• Work to complete: The listing is to be transcribed in full, with its images left out.

++++ Entries supplied

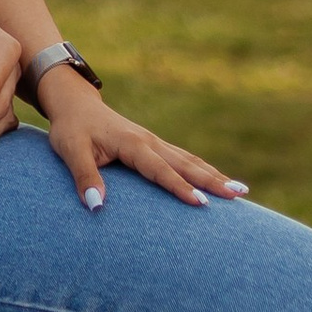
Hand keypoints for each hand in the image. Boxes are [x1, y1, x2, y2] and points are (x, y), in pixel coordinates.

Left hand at [34, 65, 249, 212]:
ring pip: (189, 159)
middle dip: (212, 180)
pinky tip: (217, 180)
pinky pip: (183, 158)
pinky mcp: (154, 144)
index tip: (201, 203)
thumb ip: (84, 177)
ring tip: (241, 191)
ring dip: (214, 175)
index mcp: (131, 143)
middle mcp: (149, 141)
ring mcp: (154, 141)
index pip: (159, 169)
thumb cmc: (71, 129)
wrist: (75, 104)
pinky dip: (203, 169)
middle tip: (238, 196)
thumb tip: (96, 207)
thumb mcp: (70, 151)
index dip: (179, 187)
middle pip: (185, 163)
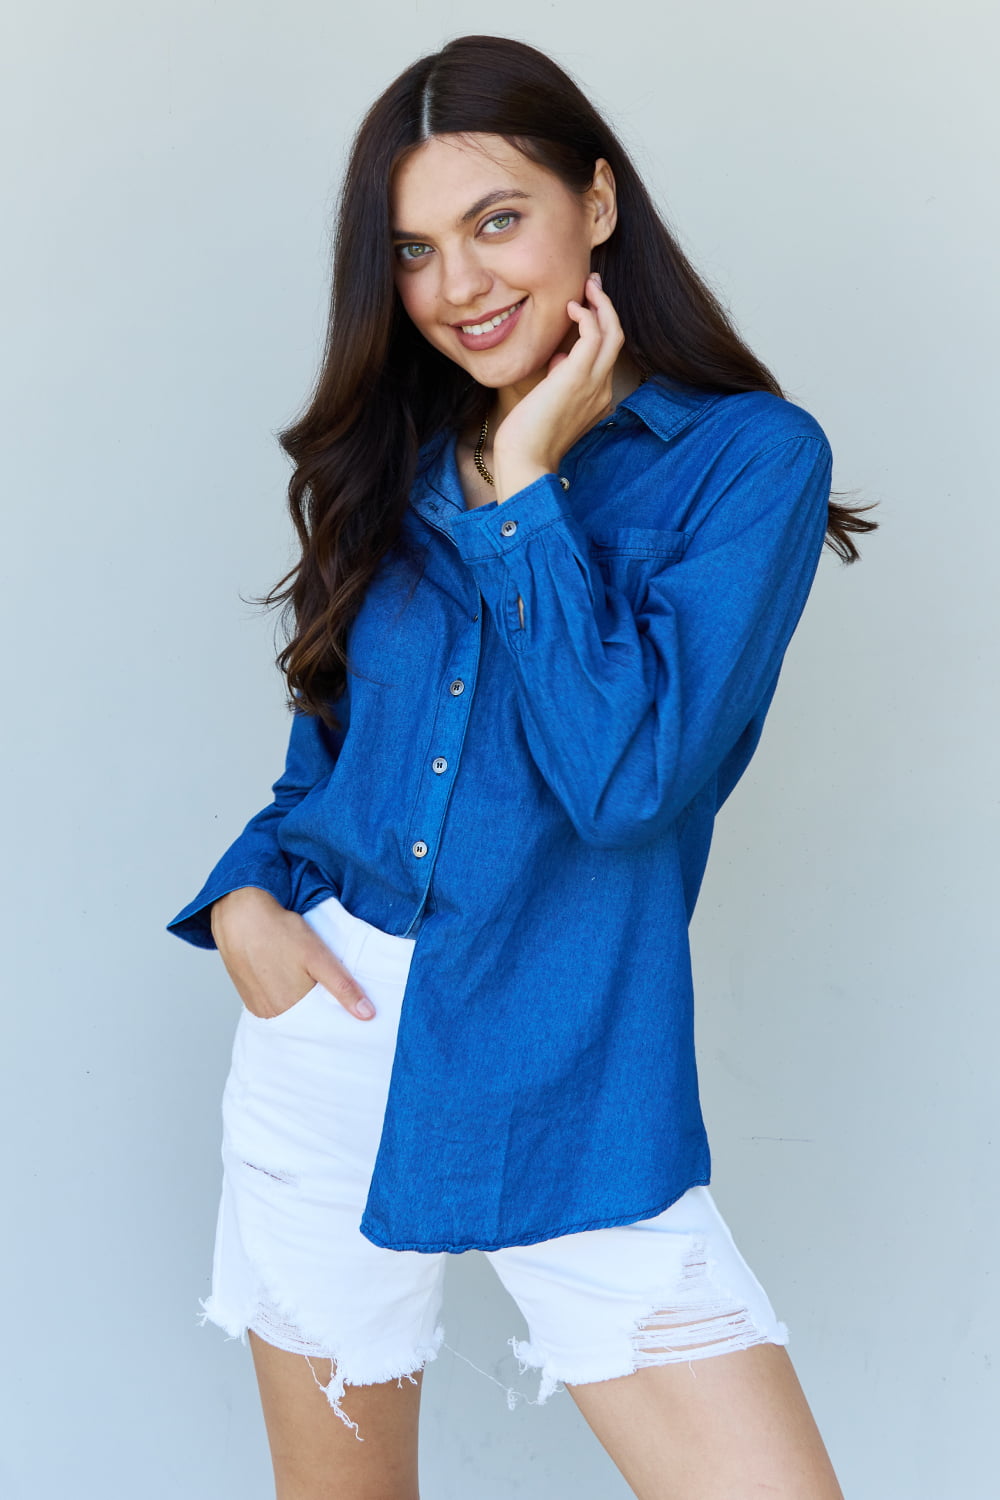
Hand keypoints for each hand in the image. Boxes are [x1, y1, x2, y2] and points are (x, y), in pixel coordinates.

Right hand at [209, 887, 374, 1020]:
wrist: (239, 916)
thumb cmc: (278, 932)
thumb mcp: (318, 956)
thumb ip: (343, 987)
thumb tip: (367, 1014)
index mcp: (290, 1011)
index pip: (323, 1027)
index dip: (338, 1019)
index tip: (354, 1012)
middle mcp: (272, 1015)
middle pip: (305, 1023)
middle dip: (321, 1013)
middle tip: (334, 993)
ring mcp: (258, 1007)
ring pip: (290, 1014)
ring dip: (303, 1006)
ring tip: (311, 985)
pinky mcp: (249, 997)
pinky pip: (274, 1006)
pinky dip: (286, 999)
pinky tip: (291, 982)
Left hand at [491, 272, 624, 501]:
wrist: (525, 461)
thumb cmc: (528, 438)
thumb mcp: (548, 402)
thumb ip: (559, 380)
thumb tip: (560, 357)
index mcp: (597, 398)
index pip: (605, 354)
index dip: (599, 326)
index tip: (585, 306)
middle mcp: (602, 389)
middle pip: (617, 338)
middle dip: (606, 307)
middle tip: (592, 284)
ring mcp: (594, 384)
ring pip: (612, 333)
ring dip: (601, 304)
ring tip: (586, 286)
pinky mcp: (578, 377)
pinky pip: (594, 335)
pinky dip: (587, 316)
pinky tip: (570, 307)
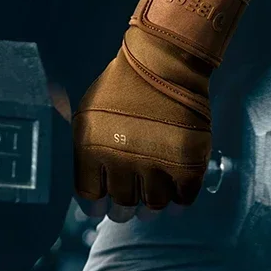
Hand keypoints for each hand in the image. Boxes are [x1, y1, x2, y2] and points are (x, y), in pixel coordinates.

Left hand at [72, 26, 212, 210]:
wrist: (163, 63)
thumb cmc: (121, 87)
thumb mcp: (86, 114)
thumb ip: (82, 148)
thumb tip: (82, 184)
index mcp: (92, 150)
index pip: (90, 198)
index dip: (96, 205)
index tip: (101, 205)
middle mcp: (122, 161)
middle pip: (121, 206)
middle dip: (123, 207)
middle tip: (127, 203)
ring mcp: (157, 164)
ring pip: (152, 206)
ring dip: (150, 205)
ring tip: (150, 195)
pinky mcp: (188, 164)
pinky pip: (183, 200)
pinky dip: (179, 200)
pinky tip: (174, 191)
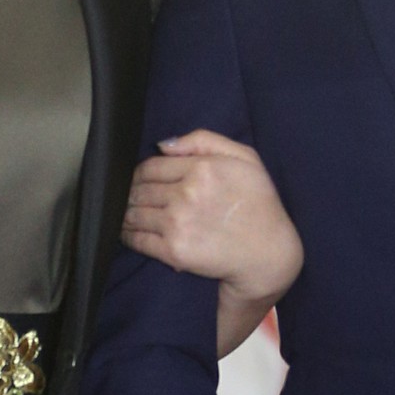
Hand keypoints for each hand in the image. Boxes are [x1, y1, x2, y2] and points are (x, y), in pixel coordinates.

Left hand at [121, 130, 302, 337]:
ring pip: (134, 213)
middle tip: (129, 197)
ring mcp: (178, 224)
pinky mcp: (174, 252)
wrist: (268, 253)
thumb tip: (163, 145)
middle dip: (131, 192)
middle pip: (140, 189)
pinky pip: (138, 240)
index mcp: (202, 168)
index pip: (152, 166)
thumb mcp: (245, 158)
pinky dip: (127, 235)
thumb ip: (204, 141)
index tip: (139, 179)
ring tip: (125, 213)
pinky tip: (126, 232)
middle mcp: (186, 194)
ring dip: (125, 212)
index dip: (140, 172)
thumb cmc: (259, 203)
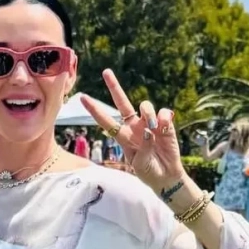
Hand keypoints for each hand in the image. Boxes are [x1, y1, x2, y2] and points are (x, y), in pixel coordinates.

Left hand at [80, 70, 183, 195]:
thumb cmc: (148, 172)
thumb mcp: (140, 165)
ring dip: (148, 112)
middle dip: (114, 87)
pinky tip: (164, 127)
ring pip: (145, 105)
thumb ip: (143, 148)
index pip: (106, 121)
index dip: (95, 110)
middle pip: (122, 102)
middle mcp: (134, 126)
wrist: (166, 177)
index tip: (82, 97)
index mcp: (123, 137)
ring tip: (152, 127)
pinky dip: (164, 118)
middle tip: (106, 72)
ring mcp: (149, 123)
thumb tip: (148, 130)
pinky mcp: (165, 124)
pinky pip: (163, 112)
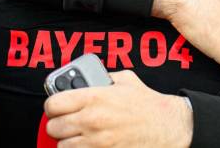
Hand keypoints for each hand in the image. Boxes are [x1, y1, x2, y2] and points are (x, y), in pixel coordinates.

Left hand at [44, 71, 191, 147]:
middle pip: (53, 127)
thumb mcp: (124, 80)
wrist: (168, 126)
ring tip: (76, 135)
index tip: (55, 107)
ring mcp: (96, 142)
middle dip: (57, 124)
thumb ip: (102, 78)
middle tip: (65, 122)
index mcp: (94, 97)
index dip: (52, 105)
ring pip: (62, 146)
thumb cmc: (147, 104)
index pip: (53, 104)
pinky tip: (86, 144)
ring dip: (66, 141)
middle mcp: (91, 120)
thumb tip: (87, 78)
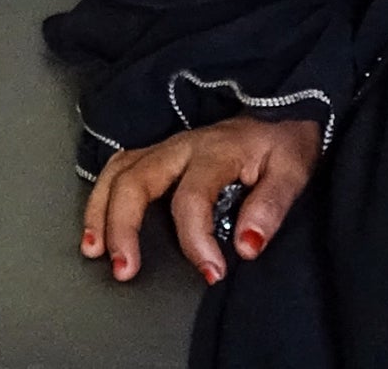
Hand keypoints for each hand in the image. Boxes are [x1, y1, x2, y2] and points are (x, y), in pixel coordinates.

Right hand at [80, 116, 320, 285]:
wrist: (282, 113)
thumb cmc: (284, 145)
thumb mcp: (292, 172)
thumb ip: (271, 207)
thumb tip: (247, 246)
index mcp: (216, 150)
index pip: (192, 197)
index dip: (196, 240)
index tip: (211, 273)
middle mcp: (183, 146)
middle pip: (136, 180)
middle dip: (123, 228)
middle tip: (126, 271)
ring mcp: (166, 147)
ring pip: (118, 172)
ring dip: (100, 212)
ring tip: (95, 252)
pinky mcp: (159, 153)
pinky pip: (118, 168)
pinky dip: (100, 197)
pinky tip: (96, 227)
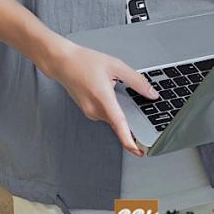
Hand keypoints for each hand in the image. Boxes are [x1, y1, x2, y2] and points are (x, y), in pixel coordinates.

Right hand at [43, 40, 159, 155]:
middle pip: (118, 123)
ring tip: (119, 93)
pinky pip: (105, 115)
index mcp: (102, 98)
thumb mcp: (116, 66)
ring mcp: (90, 112)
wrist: (62, 62)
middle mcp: (95, 109)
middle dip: (130, 123)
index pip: (119, 125)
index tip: (139, 151)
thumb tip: (151, 93)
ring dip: (120, 113)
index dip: (129, 141)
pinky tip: (110, 94)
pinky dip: (112, 109)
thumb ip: (136, 81)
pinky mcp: (88, 111)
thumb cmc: (83, 62)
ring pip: (112, 119)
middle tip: (139, 113)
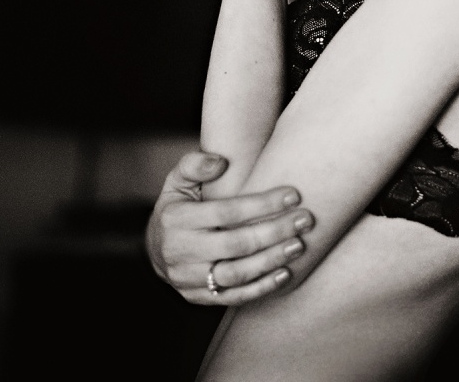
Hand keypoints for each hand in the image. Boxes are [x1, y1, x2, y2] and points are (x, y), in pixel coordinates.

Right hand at [146, 151, 313, 305]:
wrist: (154, 248)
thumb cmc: (177, 206)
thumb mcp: (177, 180)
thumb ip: (195, 165)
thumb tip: (220, 162)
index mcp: (176, 219)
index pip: (225, 211)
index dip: (261, 204)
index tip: (293, 195)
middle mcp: (179, 251)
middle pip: (235, 244)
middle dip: (274, 232)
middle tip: (304, 220)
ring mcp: (187, 278)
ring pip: (235, 274)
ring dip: (271, 261)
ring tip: (299, 245)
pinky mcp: (197, 297)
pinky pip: (232, 296)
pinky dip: (260, 288)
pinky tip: (285, 273)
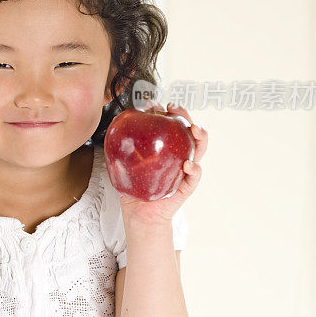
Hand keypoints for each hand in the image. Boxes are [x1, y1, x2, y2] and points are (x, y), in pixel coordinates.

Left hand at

++++++++

• The completed task:
Hand keypoints for each hand in the image. Boxes are [x1, y1, x2, y2] and points are (x, y), in pixel coordinates.

Left hand at [34, 65, 249, 212]:
ring pip: (189, 159)
middle dip: (212, 180)
pinky tip: (217, 180)
pinky pip: (183, 158)
pinky mcp: (154, 144)
index tip: (201, 203)
thumb ip: (84, 177)
ring tip: (241, 191)
ring dip: (214, 175)
index mcp: (131, 143)
middle mcp: (149, 141)
ring mcp: (154, 141)
index pip: (159, 169)
thumb cmc: (71, 129)
wrist: (75, 104)
pinky dip: (203, 169)
middle tip: (238, 196)
thumb tip: (96, 207)
thumb mcp: (70, 151)
index dip: (179, 187)
middle pip: (185, 163)
Hand keypoints for each hand in the image. Boxes are [x1, y1, x2, y2] and points are (x, y), in pixel coordinates.

Right hand at [209, 887, 374, 1020]:
wrist: (239, 916)
thumb cmc: (278, 932)
thumb mcp: (318, 956)
thumb ip: (343, 987)
thumb tip: (367, 1014)
index mcp: (290, 1011)
index pip: (323, 1027)
index dip: (338, 1019)
index tip: (354, 1012)
middle mcp: (272, 1015)
middle pip: (305, 1023)
middle dip: (321, 1013)
middle tip: (334, 993)
ring mcp: (258, 1007)
ring pip: (290, 1014)
ring dip: (303, 1006)
ring tip: (311, 985)
pinky mcp: (249, 997)
pinky pip: (274, 1006)
pinky dip: (286, 999)
pinky tip: (291, 982)
Left hand at [491, 272, 624, 501]:
wrist: (525, 461)
thumb cmc: (528, 438)
thumb mcp: (548, 402)
thumb ip: (559, 380)
thumb tip: (560, 357)
index mcp: (597, 398)
index pip: (605, 354)
index dip: (599, 326)
index tip: (585, 306)
middle mcp: (602, 389)
middle pip: (617, 338)
middle dip: (606, 307)
middle tip: (592, 284)
ring mcp: (594, 384)
ring pip: (612, 333)
ring dip: (601, 304)
ring tip: (586, 286)
pinky mcp: (578, 377)
pinky pip: (594, 335)
pinky dip: (587, 316)
pinky tip: (570, 307)
Hand keypoints for each hand in the image. Boxes are [x1, y1, x2, y2] and points are (x, y), in pixel coordinates.

Left hand at [72, 26, 212, 210]:
wrist: (163, 63)
thumb cmc: (121, 87)
thumb mcp: (86, 114)
thumb ip: (82, 148)
thumb tip: (82, 184)
index mcp: (92, 150)
index pip: (90, 198)
index dip: (96, 205)
index tip: (101, 205)
middle mcp: (122, 161)
middle pip: (121, 206)
middle dip: (123, 207)
middle tip: (127, 203)
ring mcp: (157, 164)
ring pip: (152, 206)
ring dip: (150, 205)
ring tip: (150, 195)
pinky mcp: (188, 164)
pinky pip: (183, 200)
pinky dip: (179, 200)
pinky tip: (174, 191)
Hand keypoints for each hand in the image. Boxes are [x1, y1, x2, y2] and points are (x, y), in pixel coordinates.

Left hand at [121, 130, 302, 337]:
ring pip: (134, 213)
middle tip: (129, 197)
ring mcp: (178, 224)
pinky mcp: (174, 252)
wrist: (268, 253)
thumb tip: (163, 145)
middle dip: (131, 192)
middle pip: (140, 189)
pinky pip: (138, 240)
index mcp: (202, 168)
index pip: (152, 166)
thumb mcp: (245, 158)
pinky dip: (127, 235)
thumb ip: (204, 141)
index tip: (139, 179)
ring tip: (125, 213)
pinky tip: (126, 232)
middle mcp: (186, 194)
ring dip: (125, 212)
index dip: (140, 172)
thumb cmc: (259, 203)
Hand keypoints for each hand in the image. Boxes are [x1, y1, x2, y2] and points are (x, y), in pixel coordinates.

Left hand at [80, 70, 183, 195]:
thumb cmc: (148, 172)
thumb mcp: (140, 165)
ring dip: (148, 112)
middle dip: (114, 87)
pinky tip: (164, 127)
ring pip: (145, 105)
thumb ip: (143, 148)
index pip: (106, 121)
index dip: (95, 110)
middle pip: (122, 102)
middle mcp: (134, 126)
wrist: (166, 177)
index tip: (82, 97)
index mcp: (123, 137)
ring tip: (152, 127)
pinky dip: (164, 118)
middle tip: (106, 72)
ring mcp: (149, 123)
thumb tip: (148, 130)
pinky mcp: (165, 124)
pinky pip: (163, 112)
Hand keypoints for each hand in the image. Boxes are [x1, y1, x2, y2] and points are (x, y), in pixel coordinates.

Left hand at [44, 71, 191, 147]:
middle pip: (53, 127)
thumb mcp: (124, 80)
wrist: (168, 126)
ring tip: (76, 135)
index tip: (55, 107)
ring mcp: (96, 142)
middle dip: (57, 124)
thumb ip: (102, 78)
middle tip: (65, 122)
index mcp: (94, 97)
index dip: (52, 105)
ring pip: (62, 146)
thumb cmc: (147, 104)
index pip: (53, 104)
pinky tip: (86, 144)
ring dip: (66, 141)
middle mcp: (91, 120)
thumb tip: (87, 78)
Hand keypoints for each hand in the image. Boxes are [x1, y1, x2, y2] and points are (x, y), in pixel coordinates.

Right hand at [80, 116, 320, 285]:
wrist: (282, 113)
thumb cmc: (284, 145)
thumb mcp: (292, 172)
thumb ip: (271, 207)
thumb tip: (247, 246)
index mcp: (216, 150)
index pip: (192, 197)
index dip: (196, 240)
index tip: (211, 273)
middle mcp: (183, 146)
middle pip: (136, 180)
middle dip: (123, 228)
middle tip: (126, 271)
ring mcp: (166, 147)
ring pip: (118, 172)
ring dip: (100, 212)
ring tip: (95, 252)
pinky mcp: (159, 153)
pinky pip: (118, 168)
pinky dip: (100, 197)
pinky tip: (96, 227)
Hand keypoints for each hand in the image. Boxes are [x1, y1, x2, y2] and points are (x, y), in pixel coordinates.

Right hand at [43, 40, 159, 155]:
middle pip: (118, 123)
ring tip: (119, 93)
pinky pip: (105, 115)
index mcp: (102, 98)
thumb mcp: (116, 66)
ring mcp: (90, 112)
wrist: (62, 62)
middle mcp: (95, 109)
middle dip: (130, 123)
index pip: (119, 125)
index tip: (139, 151)
thumb tip: (151, 93)
ring dip: (120, 113)
index dip: (129, 141)
pinky tip: (110, 94)
pinky dip: (112, 109)
thumb ip: (136, 81)
pinky mcp: (88, 111)
thumb cmc: (83, 62)
ring pip: (112, 119)
middle tip: (139, 113)
Hand keypoints for each hand in the image. Boxes are [x1, y1, x2, y2] and points are (x, y), in pixel coordinates.

Right hand at [146, 151, 313, 305]:
wrist: (154, 248)
thumb cmc: (177, 206)
thumb mcp: (177, 180)
thumb ip: (195, 165)
thumb tip: (220, 162)
index mcp: (176, 219)
index pip: (225, 211)
index dip: (261, 204)
index tip: (293, 195)
middle mcp: (179, 251)
middle pip: (235, 244)
middle dip: (274, 232)
middle tip: (304, 220)
ring mcp: (187, 278)
ring pip: (235, 274)
ring dip: (271, 261)
ring tip: (299, 245)
pinky mcp: (197, 297)
pinky pip: (232, 296)
pinky dip: (260, 288)
pinky tip: (285, 273)
Hand keypoints for each hand in the image. Boxes are [x1, y1, x2, y2] and points are (x, y), in pixel coordinates.

Left hand at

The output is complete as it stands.